Dataset extract
<<<<
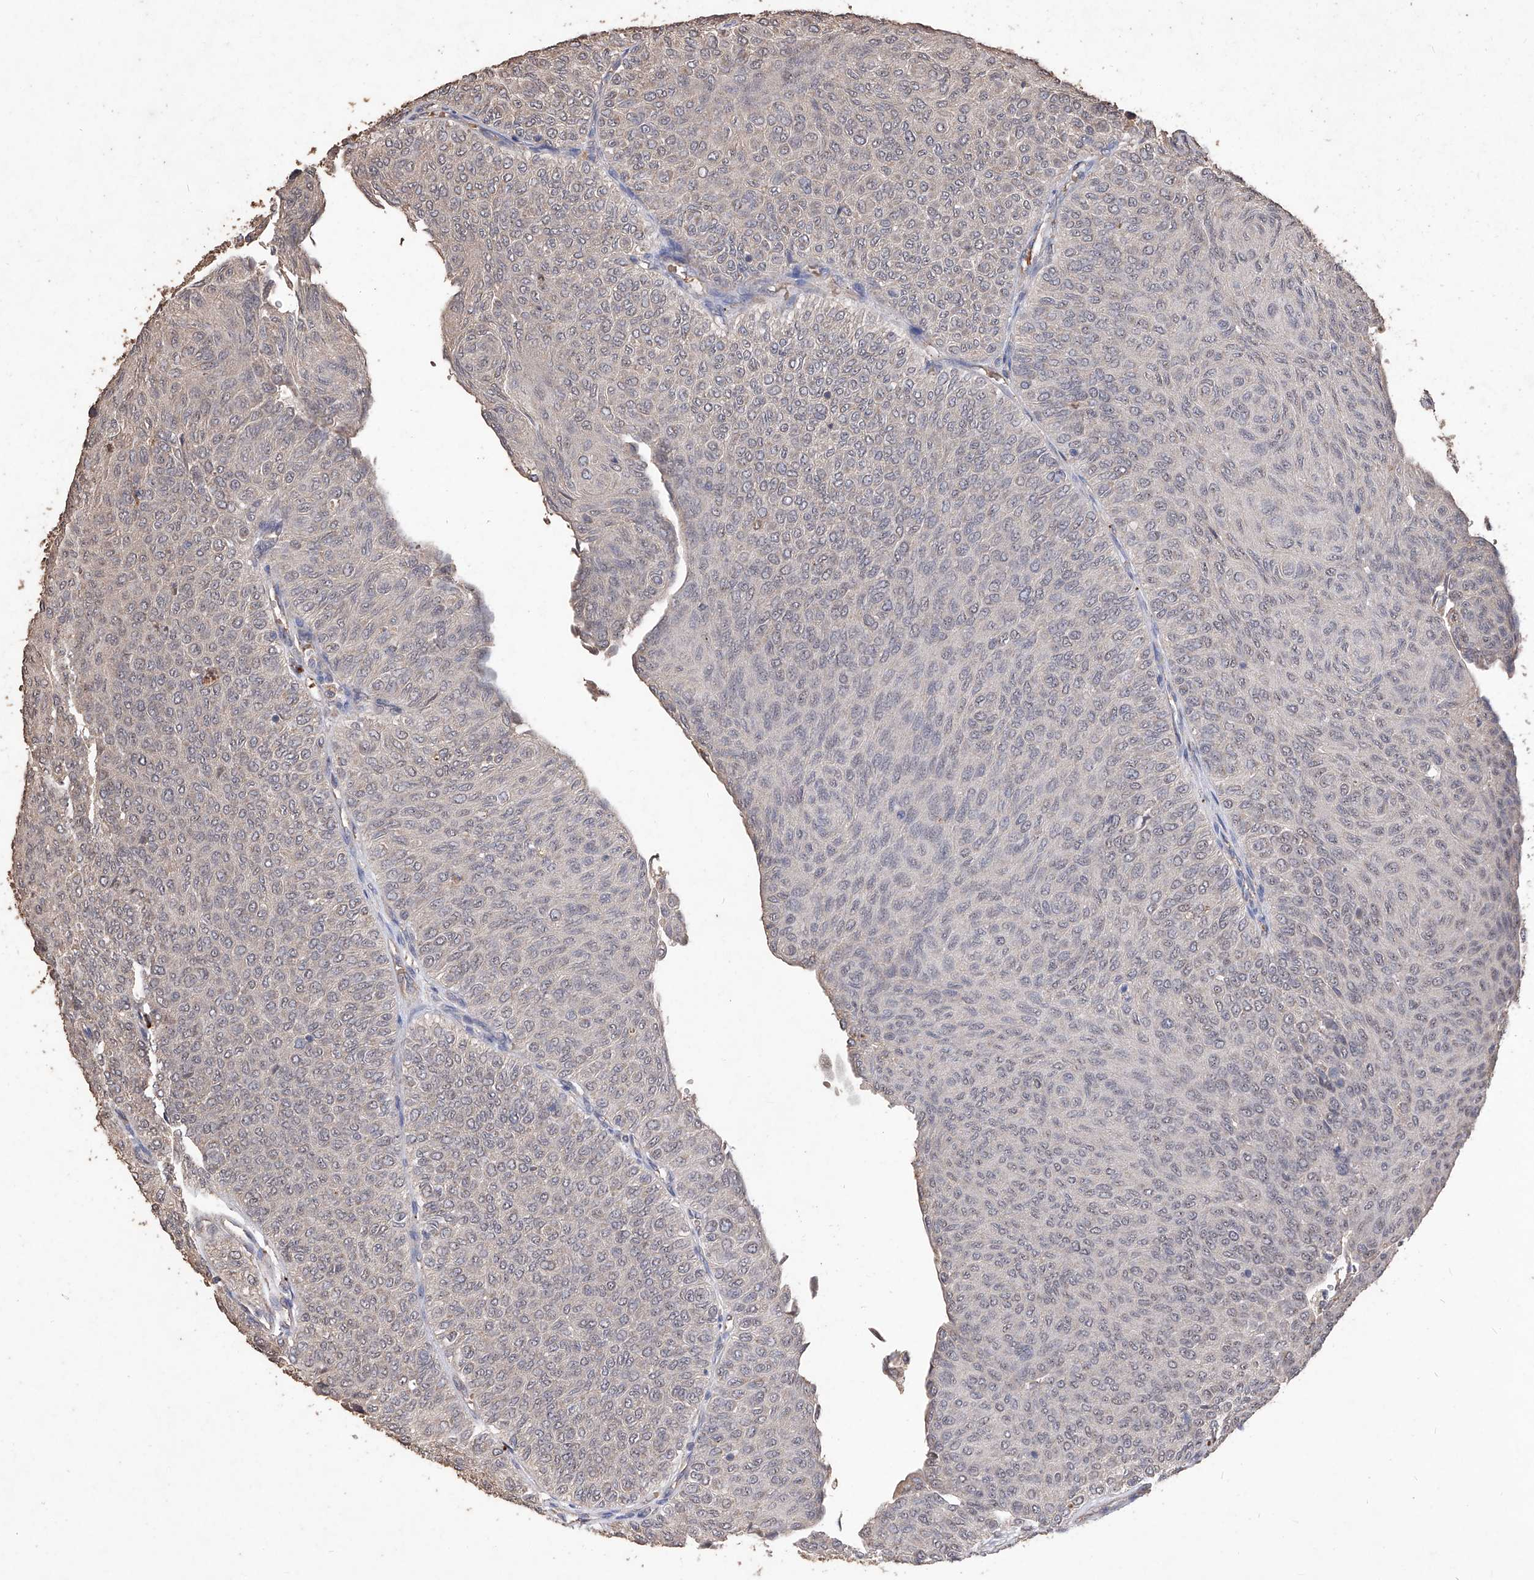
{"staining": {"intensity": "weak", "quantity": "25%-75%", "location": "nuclear"}, "tissue": "urothelial cancer", "cell_type": "Tumor cells", "image_type": "cancer", "snomed": [{"axis": "morphology", "description": "Urothelial carcinoma, Low grade"}, {"axis": "topography", "description": "Urinary bladder"}], "caption": "A histopathology image showing weak nuclear positivity in about 25%-75% of tumor cells in urothelial carcinoma (low-grade), as visualized by brown immunohistochemical staining.", "gene": "EML1", "patient": {"sex": "male", "age": 78}}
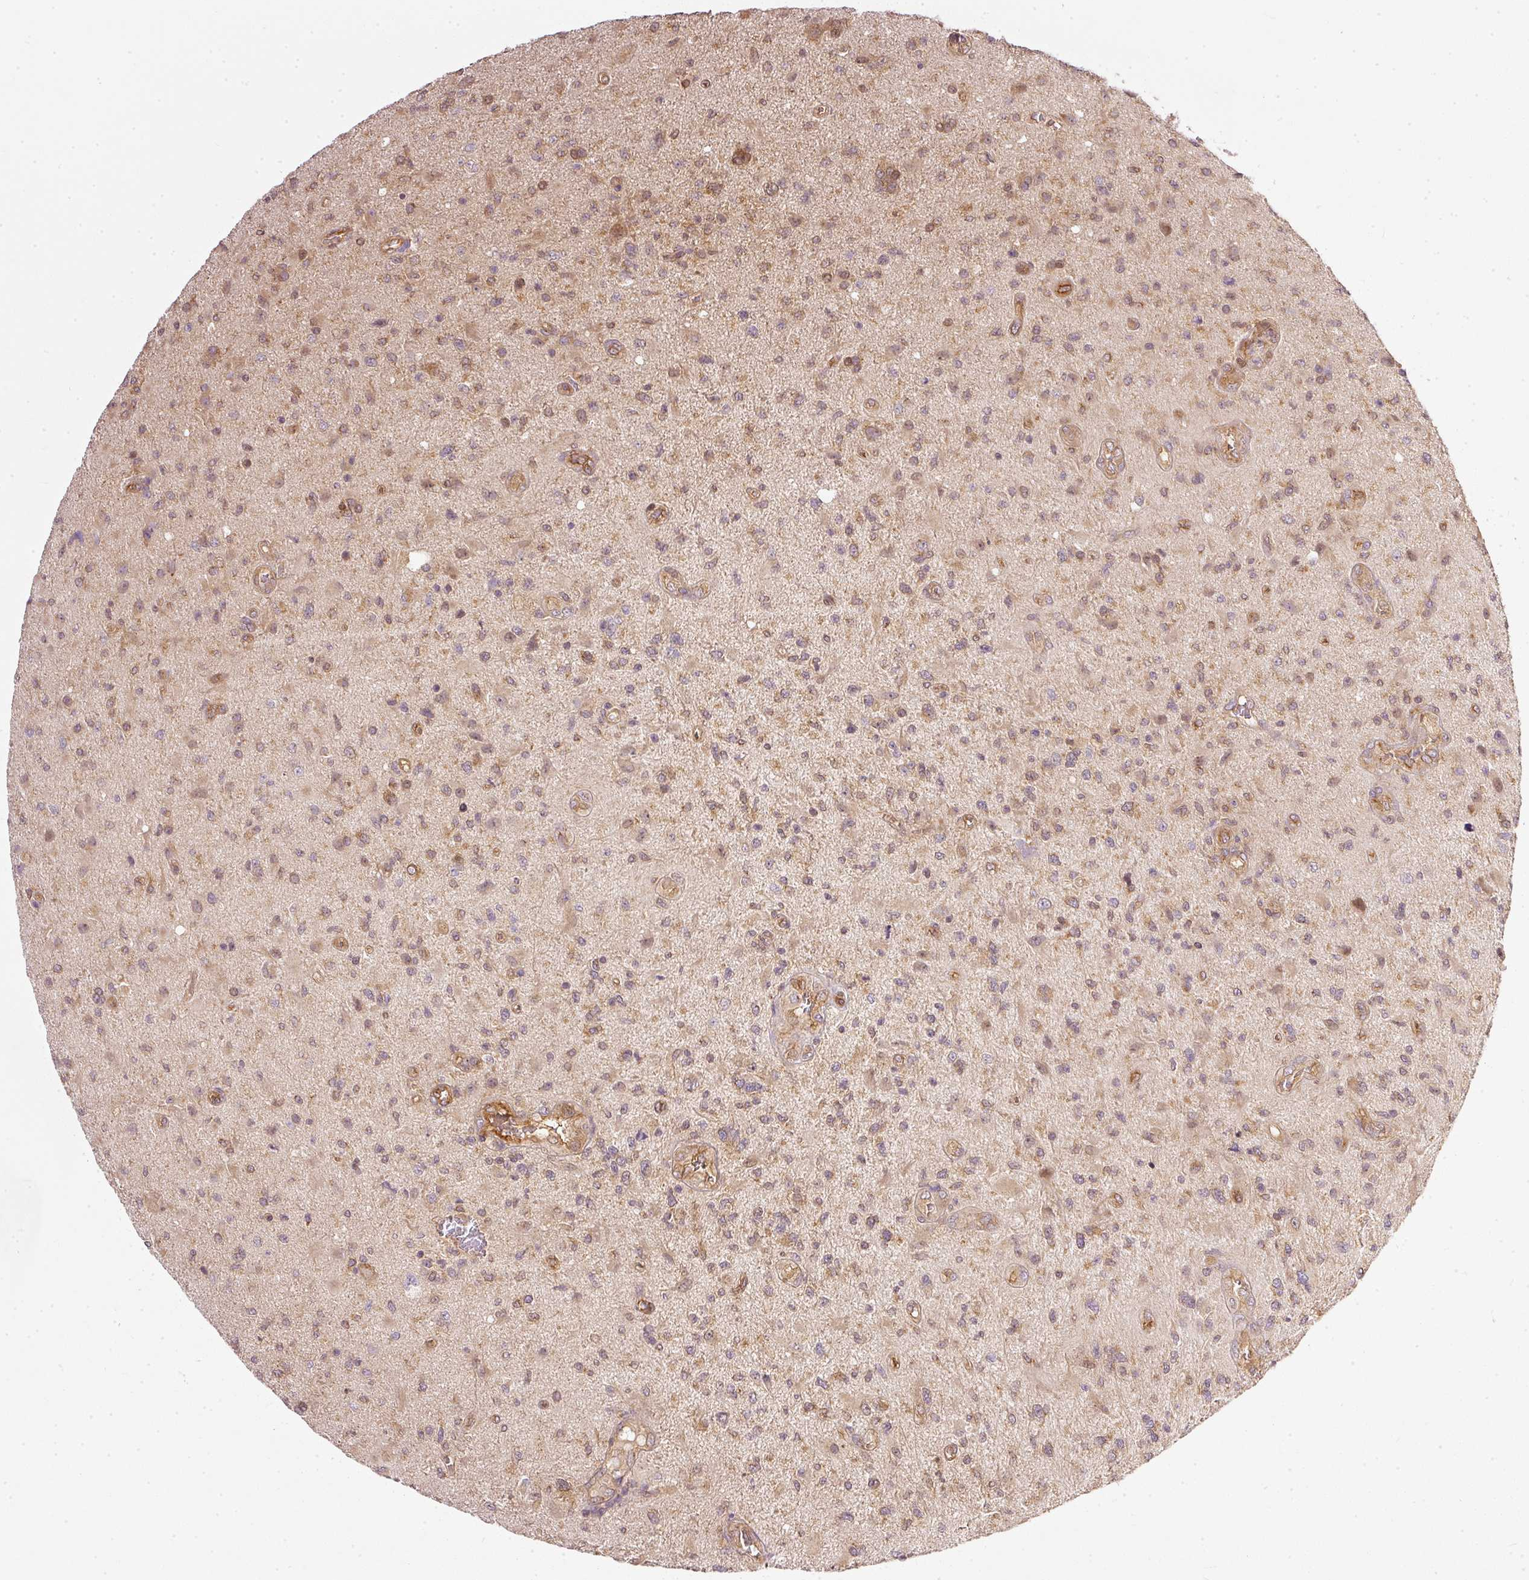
{"staining": {"intensity": "moderate", "quantity": ">75%", "location": "cytoplasmic/membranous"}, "tissue": "glioma", "cell_type": "Tumor cells", "image_type": "cancer", "snomed": [{"axis": "morphology", "description": "Glioma, malignant, High grade"}, {"axis": "topography", "description": "Brain"}], "caption": "Immunohistochemical staining of glioma demonstrates moderate cytoplasmic/membranous protein positivity in approximately >75% of tumor cells.", "gene": "MIF4GD", "patient": {"sex": "male", "age": 67}}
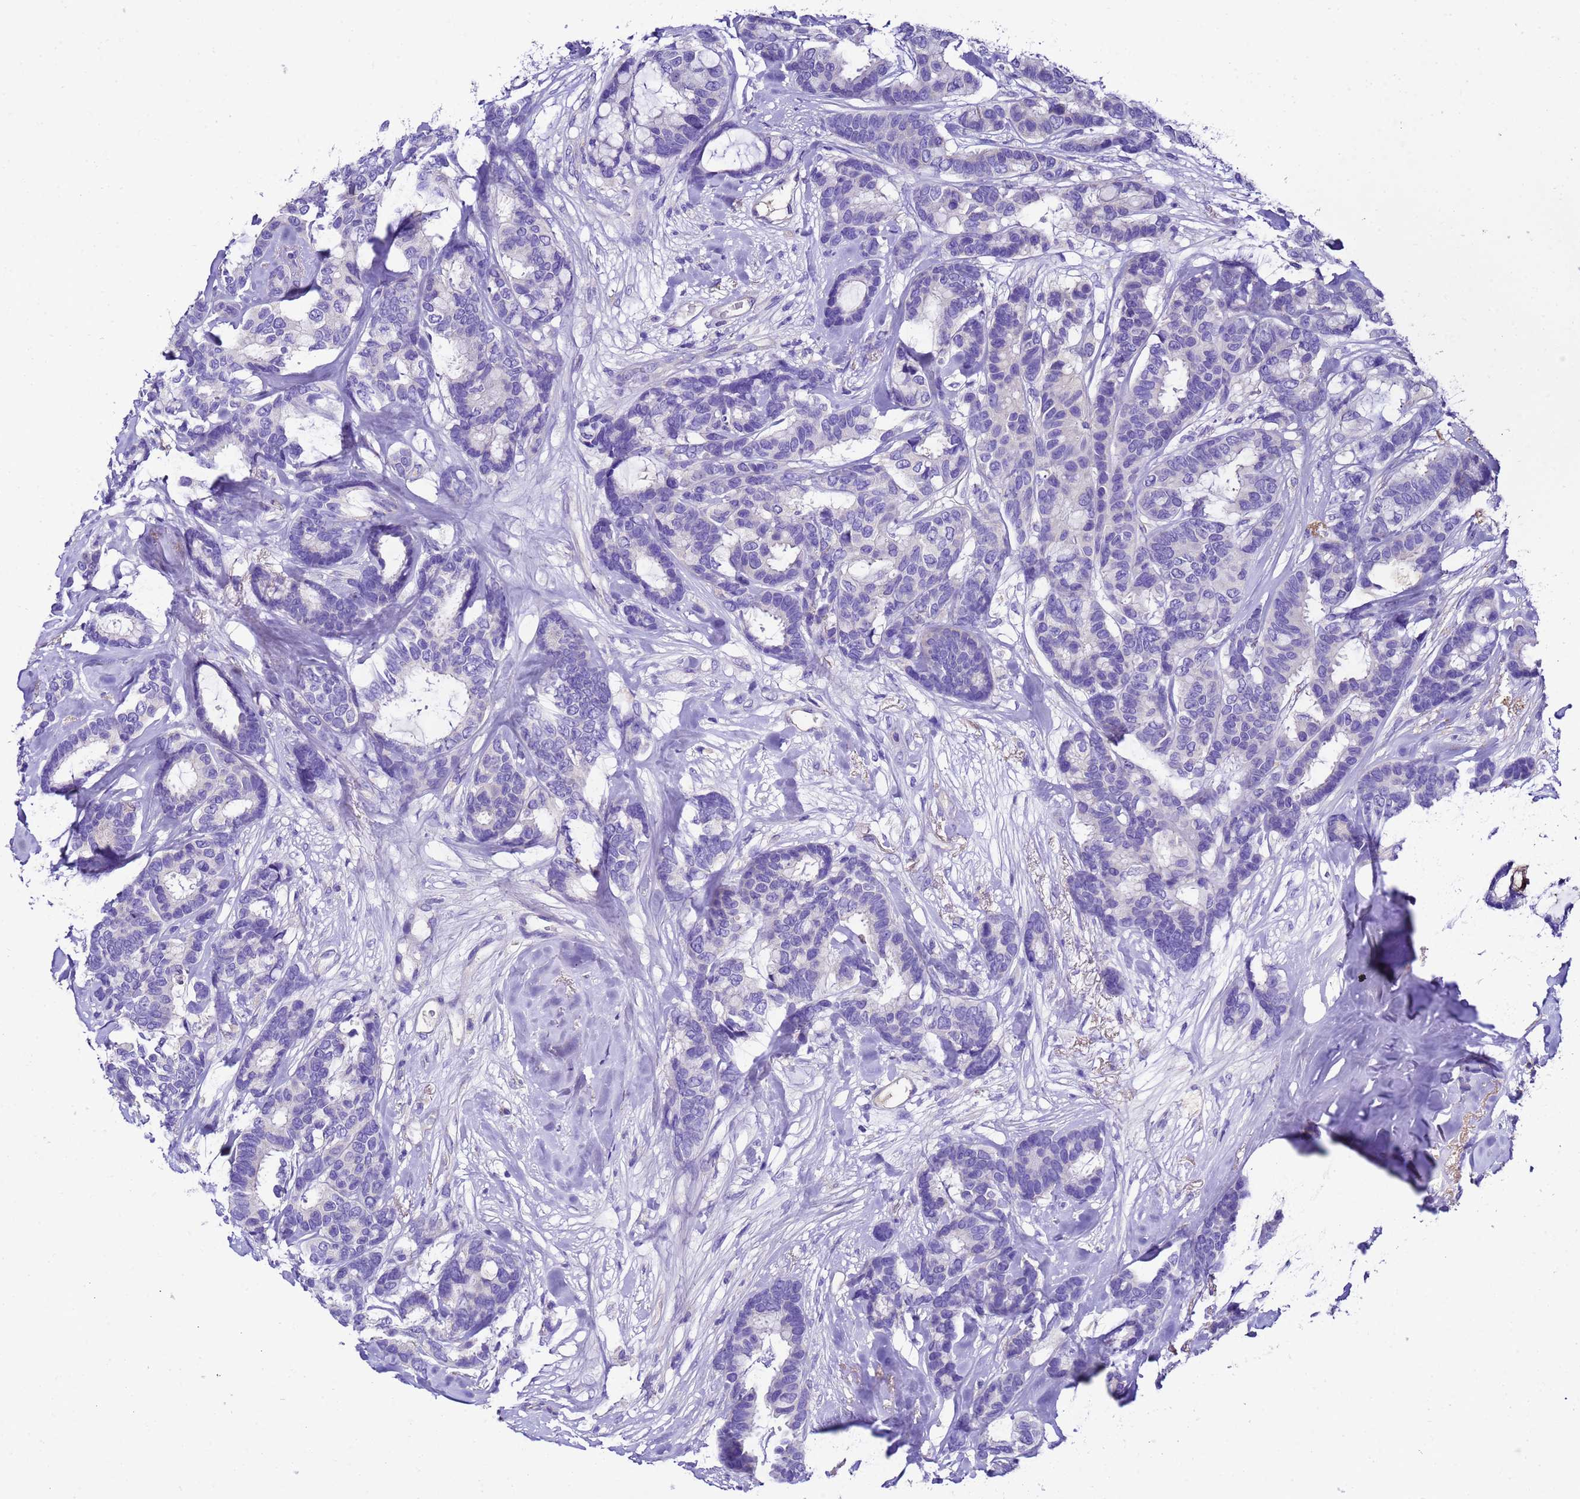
{"staining": {"intensity": "negative", "quantity": "none", "location": "none"}, "tissue": "breast cancer", "cell_type": "Tumor cells", "image_type": "cancer", "snomed": [{"axis": "morphology", "description": "Duct carcinoma"}, {"axis": "topography", "description": "Breast"}], "caption": "Tumor cells are negative for brown protein staining in breast cancer (intraductal carcinoma). (DAB (3,3'-diaminobenzidine) immunohistochemistry (IHC) with hematoxylin counter stain).", "gene": "UGT2A1", "patient": {"sex": "female", "age": 87}}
>>>>
Task to carry out
Apart from the images, please copy every line of the data exactly as written.

Solved exercise
{"staining": {"intensity": "weak", "quantity": "25%-75%", "location": "nuclear"}, "tissue": "urothelial cancer", "cell_type": "Tumor cells", "image_type": "cancer", "snomed": [{"axis": "morphology", "description": "Urothelial carcinoma, Low grade"}, {"axis": "topography", "description": "Urinary bladder"}], "caption": "A histopathology image showing weak nuclear positivity in about 25%-75% of tumor cells in urothelial carcinoma (low-grade), as visualized by brown immunohistochemical staining.", "gene": "EML1", "patient": {"sex": "male", "age": 78}}
{"staining": {"intensity": "moderate", "quantity": ">75%", "location": "cytoplasmic/membranous"}, "tissue": "glioma", "cell_type": "Tumor cells", "image_type": "cancer", "snomed": [{"axis": "morphology", "description": "Glioma, malignant, High grade"}, {"axis": "topography", "description": "Brain"}], "caption": "Immunohistochemical staining of glioma demonstrates moderate cytoplasmic/membranous protein positivity in approximately >75% of tumor cells.", "gene": "MIF4GD", "patient": {"sex": "male", "age": 67}}
{"staining": {"intensity": "negative", "quantity": "none", "location": "none"}, "tissue": "breast cancer", "cell_type": "Tumor cells", "image_type": "cancer", "snomed": [{"axis": "morphology", "description": "Duct carcinoma"}, {"axis": "topography", "description": "Breast"}], "caption": "Tumor cells are negative for brown protein staining in breast cancer (intraductal carcinoma). (DAB (3,3'-diaminobenzidine) immunohistochemistry (IHC) with hematoxylin counter stain).", "gene": "UGT2A1", "patient": {"sex": "female", "age": 87}}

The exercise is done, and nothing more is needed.